On Monday the Opioid Epidemic Task Force met to discuss ways to address heroin use and other drug abuse in Erie County.
The REAP program is starting in two months according to the task force. REAP stands for Rapid Evaluation, Appropriate Placement.
It will allow people with addiction to get help at designated police stations. That person will walk into a police station undergo an assessment then get linked to the proper treatment.
REAP is modeled after one in Gloucester Massachusetts, where they've seen property crime decrease 31% since it started in May of 2015.
Daniel Rinaldo, who works for HIDTA, said the police chief in Gloucester placed more than 250 people in rehab within six months. The hope for success in western New York is the same.
"You can't arrest your way out of this there has to be other things that we can do to help ease this crisis, said Rinaldo. "Last year it claimed 262 lives in Erie County."
The program is reliant on a hotline service through Crisis Services. Police will call the hotline to get the person with addiction help, but it cost more than $300,000 to operate.
Right now funding for the hotline is being stalled according to Erie County Executive Mark Poloncarz.
Another component of the reprogram are "Angels". These are volunteers who will give moral support to the person going through the rehabilitation process.

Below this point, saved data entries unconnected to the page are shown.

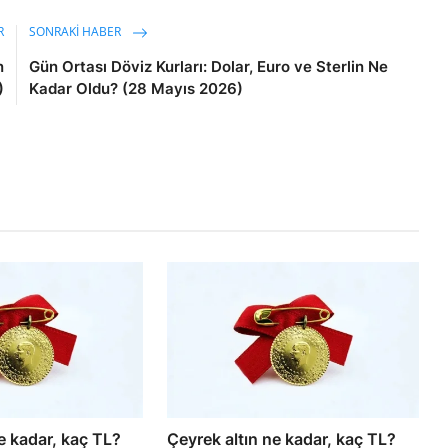
R
SONRAKI HABER
n
Gün Ortası Döviz Kurları: Dolar, Euro ve Sterlin Ne
)
Kadar Oldu? (28 Mayıs 2026)
e kadar, kaç TL?
Çeyrek altın ne kadar, kaç TL?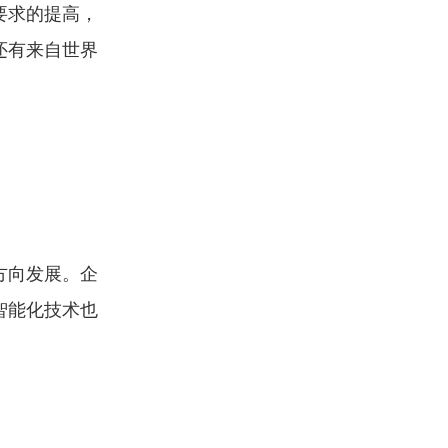
要求的提高，
还有来自世界
方向发展。企
智能化技术也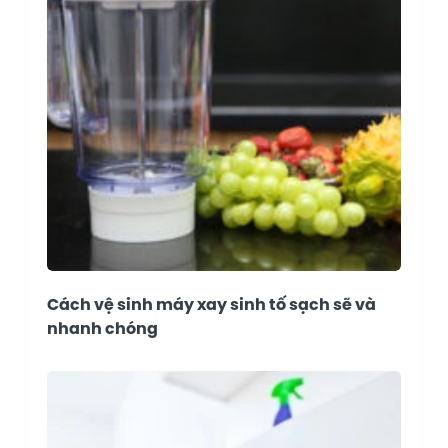
Cách vệ sinh máy xay sinh tố sạch sẽ và
nhanh chóng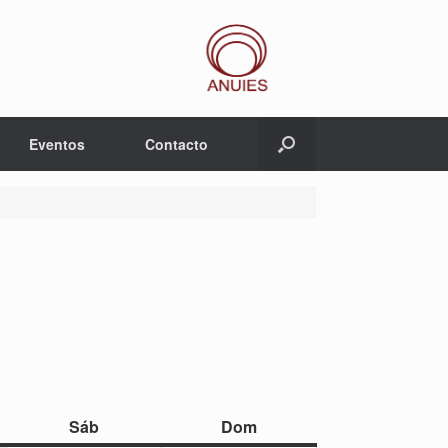
Eventos
Contacto
sábado
domingo
Sáb
Dom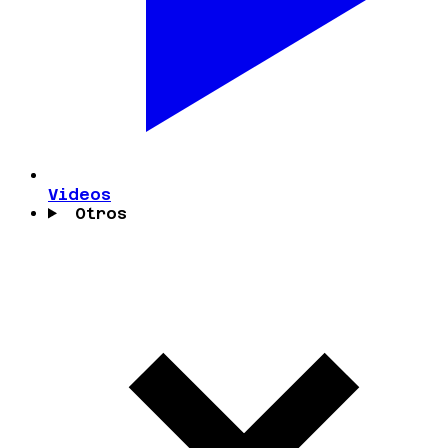
Videos
Otros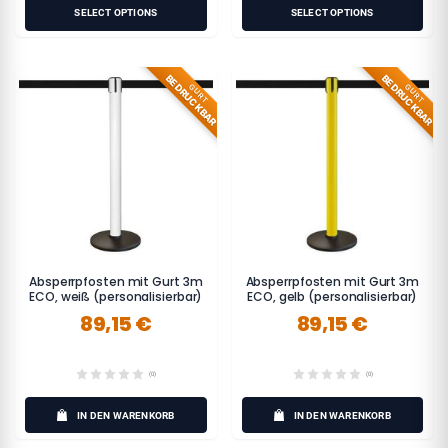
SELECT OPTIONS
SELECT OPTIONS
BEDRUCKBAR
BEDRUCKBAR
GURT
GURT
Absperrpfosten mit Gurt 3m
Absperrpfosten mit Gurt 3m
ECO, weiß (personalisierbar)
ECO, gelb (personalisierbar)
89,15 €
89,15 €
(0)
(0)
IN DEN WARENKORB
IN DEN WARENKORB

"Addiction is not in undesirable behavior it is a disease of the brain and we typically don't incarcerate other individuals that have other diseases that require medication," said Gale Burstein the Erie County health commissioner. "We certainly don't want to incarcerate people who have addiction which is a disease in the brain."
Right now there's about 13 police agencies in Erie and Niagara County participating. The goal isn't to arrest people who go to the station but to connect them with the help they need.
If funding for the hotline isn't approved the program won't be created so Poloncarz said he's urging his constituents to approve the proposal.